Salazar was plunged into a duel with the Kennedy administration which believed African nationalism could forestall communism. It was a very personal one: ‘Either the Americans succeed in killing me or else I die,’ he said in 1963. ‘Or else they will face years of struggle in order to put me under.’ 

In 1969, after he had been debilitated by a stroke, the anti-Americanism of Salazar still shone though. When he was given a seventy-minute interrogation by Dr Houston Merritt, an American neurological expert, the doctor was surprised at the answer he got when he asked Salazar: ‘What do you think of President Johnson?’ 

When asked to move his legs as if to give a kick, Salazar joked, ‘In truth, the U.S. have been receiving quite a few kicks. And they’ll receive many more!’

‘That he is a good man, [but] not enough’, Salazar replied. ‘One must know in depth the history, the culture and the politics of Europe, of Asia and of Africa. The Presidents of the United States do not know them.’ Then, when asked by Merritt to move his legs as if to give a kick, Salazar joked, ‘In truth, the United States have been receiving quite a few kicks. And they’ll receive many more!’

Salazar would have abhorred the ostentation of Trump. Even some of his foes have conceded that as well as being ascetic and honest, Salazar was hard-working and disciplined and saw himself as the servant of the nation rather than its arbitrary strongman.

The 50th anniversary of his death on 30 July coincides with an ongoing backlash against political liberalism for having hurtled leftwards, embracing a borderless world and much of the outlook of technocratic capitalism which now invests heavily in identity politics. Those who argue, like Salazar before him, that intensifying strife is the logical result of abandoning the politics of prudence in favour of angry emotion, are not hard to find. But few conservative nationalists seem ready to abandon political pluralism as he did.

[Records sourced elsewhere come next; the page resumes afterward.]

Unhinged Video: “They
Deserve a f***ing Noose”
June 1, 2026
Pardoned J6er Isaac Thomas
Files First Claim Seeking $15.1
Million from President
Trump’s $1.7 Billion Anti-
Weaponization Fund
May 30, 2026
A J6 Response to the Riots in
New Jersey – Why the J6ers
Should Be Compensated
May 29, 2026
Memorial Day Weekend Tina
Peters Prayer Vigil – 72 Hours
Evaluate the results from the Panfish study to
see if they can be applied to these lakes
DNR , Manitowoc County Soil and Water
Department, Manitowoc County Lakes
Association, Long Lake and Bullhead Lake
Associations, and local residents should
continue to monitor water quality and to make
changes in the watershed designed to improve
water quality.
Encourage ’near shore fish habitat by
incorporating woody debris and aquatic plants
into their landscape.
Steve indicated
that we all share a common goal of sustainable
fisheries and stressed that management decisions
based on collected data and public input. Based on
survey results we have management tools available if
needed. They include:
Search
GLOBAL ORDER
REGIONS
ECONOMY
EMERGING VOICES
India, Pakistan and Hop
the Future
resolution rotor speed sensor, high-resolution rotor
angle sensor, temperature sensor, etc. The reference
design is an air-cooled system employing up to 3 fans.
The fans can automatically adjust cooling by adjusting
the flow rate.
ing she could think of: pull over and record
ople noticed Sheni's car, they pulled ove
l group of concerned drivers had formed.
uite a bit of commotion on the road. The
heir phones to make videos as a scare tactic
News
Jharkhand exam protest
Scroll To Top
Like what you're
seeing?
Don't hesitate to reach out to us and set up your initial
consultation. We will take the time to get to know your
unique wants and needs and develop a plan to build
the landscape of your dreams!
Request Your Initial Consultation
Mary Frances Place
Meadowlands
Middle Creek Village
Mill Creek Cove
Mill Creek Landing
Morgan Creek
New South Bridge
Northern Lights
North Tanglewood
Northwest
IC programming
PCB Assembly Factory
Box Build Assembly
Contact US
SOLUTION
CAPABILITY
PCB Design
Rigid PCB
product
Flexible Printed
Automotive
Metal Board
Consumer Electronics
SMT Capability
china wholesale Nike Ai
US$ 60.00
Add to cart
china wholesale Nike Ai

Naturally, Salazar’s traditional outlook is completely at variance with radical forces in the West who have the ear of the media, the backing of corporate business, and the endorsement of many women, previously the bulwark of social conservatism. Today, in an age when middle-class radical youth protest against white privilege and patriarchy, Salazar appears to embody much of what they are against. For many of them, colonialism is perhaps the worst sin of white patriarchy and Salazar was the most stubborn and implacable 20th-century European colonial leader. Preserving the national identity, which many devotees of radical identity politics are keen to sweep away, was always a primordial need for him. His Constitution upheld the family, which contemporary radicals see as a curb on the requirement to be experimental and nonconformist. He believed in fostering elites in order to guide society and would surely have been horrified by their vilification of successful individuals. He had no time for income guarantees, believing in the necessity for able-bodied people to work for a living. He also believed the economic victimhood that was a feature of communist doctrine was based on a false conception of humanity. And it is unlikely that he would have been impressed by an even bolder definition of victimhood encompassing not just classes but a range of minorities defined by gender, ethnicity and sexuality.

Trump is very much a sui generis type. Salazar is a more recognisable symbol of conservative order who may enjoy continued respect in some quarters but is unlikely to be emulated. While opposed to intensive transnational cooperation, he believed in elites, censorship and technocracy which, in our own age, ironically are attributes of the political left and not the right. He has now ceased to polarise opinion in Portugal fifty years after his death. It may take much longer than that before Americans are able to accept a more detached view of Donald Trump.